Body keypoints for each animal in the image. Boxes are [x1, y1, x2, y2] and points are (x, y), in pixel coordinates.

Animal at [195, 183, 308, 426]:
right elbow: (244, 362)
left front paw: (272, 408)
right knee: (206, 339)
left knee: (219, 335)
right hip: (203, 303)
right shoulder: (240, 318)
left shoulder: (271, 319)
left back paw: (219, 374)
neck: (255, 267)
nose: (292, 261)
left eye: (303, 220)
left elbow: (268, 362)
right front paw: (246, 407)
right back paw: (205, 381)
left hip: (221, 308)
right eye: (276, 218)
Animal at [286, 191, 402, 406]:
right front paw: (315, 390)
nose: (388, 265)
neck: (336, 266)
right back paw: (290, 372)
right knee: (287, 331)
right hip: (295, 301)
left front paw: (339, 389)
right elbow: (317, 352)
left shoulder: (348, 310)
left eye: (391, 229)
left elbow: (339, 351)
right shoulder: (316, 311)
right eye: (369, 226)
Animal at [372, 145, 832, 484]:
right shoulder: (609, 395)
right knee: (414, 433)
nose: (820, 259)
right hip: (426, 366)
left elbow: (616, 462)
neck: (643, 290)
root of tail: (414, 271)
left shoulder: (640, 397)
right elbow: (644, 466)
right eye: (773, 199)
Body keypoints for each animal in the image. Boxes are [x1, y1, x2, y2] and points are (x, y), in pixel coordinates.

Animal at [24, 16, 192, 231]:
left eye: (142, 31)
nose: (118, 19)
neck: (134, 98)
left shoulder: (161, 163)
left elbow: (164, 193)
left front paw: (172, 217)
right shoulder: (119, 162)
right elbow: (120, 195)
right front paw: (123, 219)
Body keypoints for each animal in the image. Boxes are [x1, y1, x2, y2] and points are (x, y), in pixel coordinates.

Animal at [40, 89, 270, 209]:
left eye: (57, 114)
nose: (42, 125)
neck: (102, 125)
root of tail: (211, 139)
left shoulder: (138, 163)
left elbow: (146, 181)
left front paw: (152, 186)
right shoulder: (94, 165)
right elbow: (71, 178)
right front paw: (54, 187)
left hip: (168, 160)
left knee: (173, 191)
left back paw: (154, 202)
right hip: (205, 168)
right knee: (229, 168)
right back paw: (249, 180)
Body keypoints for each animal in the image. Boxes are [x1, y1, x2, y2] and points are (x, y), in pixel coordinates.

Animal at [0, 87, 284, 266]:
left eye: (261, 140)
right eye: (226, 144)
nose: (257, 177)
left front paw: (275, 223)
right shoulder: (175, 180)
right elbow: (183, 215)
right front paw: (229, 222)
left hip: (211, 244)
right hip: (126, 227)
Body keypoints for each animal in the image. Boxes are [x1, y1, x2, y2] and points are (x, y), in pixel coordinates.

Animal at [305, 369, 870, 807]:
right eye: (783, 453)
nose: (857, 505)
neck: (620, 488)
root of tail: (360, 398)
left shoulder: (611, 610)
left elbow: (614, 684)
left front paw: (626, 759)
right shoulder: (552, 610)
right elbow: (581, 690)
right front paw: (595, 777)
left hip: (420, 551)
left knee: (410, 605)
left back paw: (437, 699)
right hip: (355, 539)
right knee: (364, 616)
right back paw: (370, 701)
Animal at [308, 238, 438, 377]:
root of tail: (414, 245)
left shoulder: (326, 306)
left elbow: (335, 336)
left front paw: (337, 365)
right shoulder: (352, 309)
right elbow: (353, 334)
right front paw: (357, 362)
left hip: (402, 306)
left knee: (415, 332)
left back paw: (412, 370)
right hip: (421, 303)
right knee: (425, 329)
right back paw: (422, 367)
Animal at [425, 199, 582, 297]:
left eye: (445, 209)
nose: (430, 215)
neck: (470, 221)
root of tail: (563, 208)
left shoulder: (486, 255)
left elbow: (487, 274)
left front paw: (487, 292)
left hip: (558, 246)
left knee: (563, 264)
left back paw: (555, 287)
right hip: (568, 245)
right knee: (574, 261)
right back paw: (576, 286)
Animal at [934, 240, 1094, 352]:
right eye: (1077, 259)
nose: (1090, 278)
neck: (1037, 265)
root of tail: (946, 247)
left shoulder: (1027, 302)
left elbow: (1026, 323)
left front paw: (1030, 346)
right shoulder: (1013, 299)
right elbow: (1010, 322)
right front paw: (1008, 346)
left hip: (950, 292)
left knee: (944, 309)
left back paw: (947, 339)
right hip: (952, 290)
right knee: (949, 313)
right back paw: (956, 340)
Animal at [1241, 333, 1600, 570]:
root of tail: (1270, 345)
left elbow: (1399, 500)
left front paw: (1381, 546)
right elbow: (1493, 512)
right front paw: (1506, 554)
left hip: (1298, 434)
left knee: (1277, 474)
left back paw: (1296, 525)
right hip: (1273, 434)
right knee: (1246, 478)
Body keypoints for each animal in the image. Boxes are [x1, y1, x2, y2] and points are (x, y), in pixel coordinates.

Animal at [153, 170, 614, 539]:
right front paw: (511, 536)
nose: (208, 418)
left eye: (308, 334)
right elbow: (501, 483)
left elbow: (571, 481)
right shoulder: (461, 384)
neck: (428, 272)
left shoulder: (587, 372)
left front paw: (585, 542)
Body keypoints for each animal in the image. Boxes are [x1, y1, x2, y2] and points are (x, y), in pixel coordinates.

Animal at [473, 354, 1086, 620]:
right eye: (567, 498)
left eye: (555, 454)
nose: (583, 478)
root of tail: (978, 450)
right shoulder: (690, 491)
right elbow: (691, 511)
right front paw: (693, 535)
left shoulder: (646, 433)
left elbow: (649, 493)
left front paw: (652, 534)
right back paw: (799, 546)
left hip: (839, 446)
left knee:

++++

TASK DETAILS.
In full and exactly as written, the listing is to be copied again.

TASK OUTPUT.
Body keypoints for each animal in the image. Boxes are [x1, y1, x2, y2] and points are (x, y), in pixel coordinates.

Animal at [195, 183, 308, 426]:
right elbow: (244, 362)
left front paw: (272, 408)
right knee: (206, 339)
left knee: (219, 335)
right hip: (203, 303)
right shoulder: (240, 318)
left shoulder: (271, 319)
left back paw: (219, 374)
neck: (255, 267)
nose: (292, 261)
left eye: (303, 220)
left elbow: (268, 362)
right front paw: (246, 407)
right back paw: (205, 381)
left hip: (221, 308)
right eye: (276, 218)
Animal at [286, 191, 402, 406]:
right front paw: (315, 390)
nose: (388, 265)
neck: (336, 266)
right back paw: (290, 372)
right knee: (287, 331)
right hip: (295, 301)
left front paw: (339, 389)
right elbow: (317, 352)
left shoulder: (348, 310)
left eye: (391, 229)
left elbow: (339, 351)
right shoulder: (316, 311)
right eye: (369, 226)
Animal at [372, 145, 832, 484]:
right shoulder: (609, 395)
right knee: (414, 433)
nose: (820, 259)
right hip: (426, 366)
left elbow: (616, 462)
neck: (643, 290)
root of tail: (414, 271)
left shoulder: (640, 397)
right elbow: (644, 466)
right eye: (773, 199)
Body keypoints for each animal in the image. Boxes are [x1, y1, x2, y2] and points are (x, y), in pixel coordinates.

Animal at [24, 16, 192, 231]:
left eye: (142, 31)
nose: (118, 19)
neck: (134, 98)
left shoulder: (161, 163)
left elbow: (164, 193)
left front paw: (172, 217)
right shoulder: (119, 162)
right elbow: (120, 195)
right front paw: (123, 219)
Body keypoints for each animal in the image. Boxes are [x1, y1, x2, y2] and points are (x, y), in pixel coordinates.

Animal at [40, 89, 270, 209]:
left eye: (57, 114)
nose: (42, 125)
neck: (102, 125)
root of tail: (211, 139)
left shoulder: (138, 163)
left elbow: (146, 181)
left front paw: (152, 186)
right shoulder: (94, 165)
right elbow: (71, 178)
right front paw: (54, 187)
left hip: (168, 160)
left knee: (173, 191)
left back paw: (154, 202)
right hip: (205, 168)
right knee: (229, 168)
right back paw: (249, 180)
Body keypoints for each animal in the image. Boxes are [x1, y1, x2, y2] and points are (x, y), in pixel coordinates.

Animal at [0, 87, 284, 266]:
left eye: (261, 140)
right eye: (226, 144)
nose: (257, 177)
left front paw: (275, 223)
right shoulder: (175, 180)
right elbow: (183, 215)
right front paw: (229, 222)
left hip: (211, 244)
right hip: (126, 227)
Body keypoints for each animal in the image. Boxes are [x1, y1, x2, y2] and points are (x, y), in pixel coordinates.

Animal at [305, 369, 870, 807]:
right eye: (783, 453)
nose: (857, 505)
neck: (620, 488)
root of tail: (360, 398)
left shoulder: (611, 610)
left elbow: (614, 684)
left front paw: (626, 759)
right shoulder: (552, 610)
right elbow: (581, 690)
right front paw: (595, 777)
left hip: (420, 551)
left knee: (410, 605)
left back paw: (437, 699)
right hip: (355, 539)
right knee: (364, 616)
right back paw: (370, 701)
Animal at [308, 238, 438, 377]:
root of tail: (414, 245)
left shoulder: (326, 306)
left elbow: (335, 336)
left front paw: (337, 365)
right shoulder: (352, 309)
right elbow: (353, 334)
right front paw: (357, 362)
left hip: (402, 306)
left knee: (415, 332)
left back paw: (412, 370)
right hip: (421, 303)
right knee: (425, 329)
right back paw: (422, 367)
Animal at [425, 199, 582, 297]:
left eye: (445, 209)
nose: (430, 215)
neck: (470, 221)
root of tail: (563, 208)
left shoulder: (486, 255)
left elbow: (487, 274)
left front paw: (487, 292)
left hip: (558, 246)
left knee: (563, 264)
left back paw: (555, 287)
right hip: (568, 245)
right knee: (574, 261)
right back paw: (576, 286)
Animal at [934, 240, 1094, 352]:
right eye: (1077, 259)
nose: (1090, 278)
neck: (1037, 265)
root of tail: (946, 247)
left shoulder: (1027, 302)
left elbow: (1026, 323)
left front paw: (1030, 346)
right shoulder: (1013, 299)
right elbow: (1010, 322)
right front paw: (1008, 346)
left hip: (950, 292)
left knee: (944, 309)
left back paw: (947, 339)
right hip: (952, 290)
right knee: (949, 313)
right back paw: (956, 340)
Animal at [1241, 333, 1600, 570]:
root of tail: (1270, 345)
left elbow: (1399, 500)
left front paw: (1381, 546)
right elbow: (1493, 512)
right front paw: (1506, 554)
left hip: (1298, 434)
left knee: (1277, 474)
left back paw: (1296, 525)
right hip: (1273, 434)
right knee: (1246, 478)
Body keypoints for each animal in the image. Boxes are [x1, y1, x2, y2] and points are (x, y), in pixel coordinates.

Animal at [153, 170, 614, 539]:
right front paw: (511, 536)
nose: (208, 418)
left eye: (308, 334)
right elbow: (501, 483)
left elbow: (571, 481)
right shoulder: (461, 384)
neck: (428, 272)
left shoulder: (587, 372)
left front paw: (585, 542)
Body keypoints for each animal in the image. Boxes are [x1, y1, x2, y2] and points are (x, y), in pixel coordinates.

Animal at [473, 354, 1086, 620]:
right eye: (567, 498)
left eye: (555, 454)
nose: (583, 478)
root of tail: (978, 450)
right shoulder: (690, 491)
right elbow: (691, 511)
right front paw: (693, 535)
left shoulder: (646, 433)
left elbow: (649, 493)
left front paw: (652, 534)
right back paw: (799, 546)
left hip: (839, 446)
left knee:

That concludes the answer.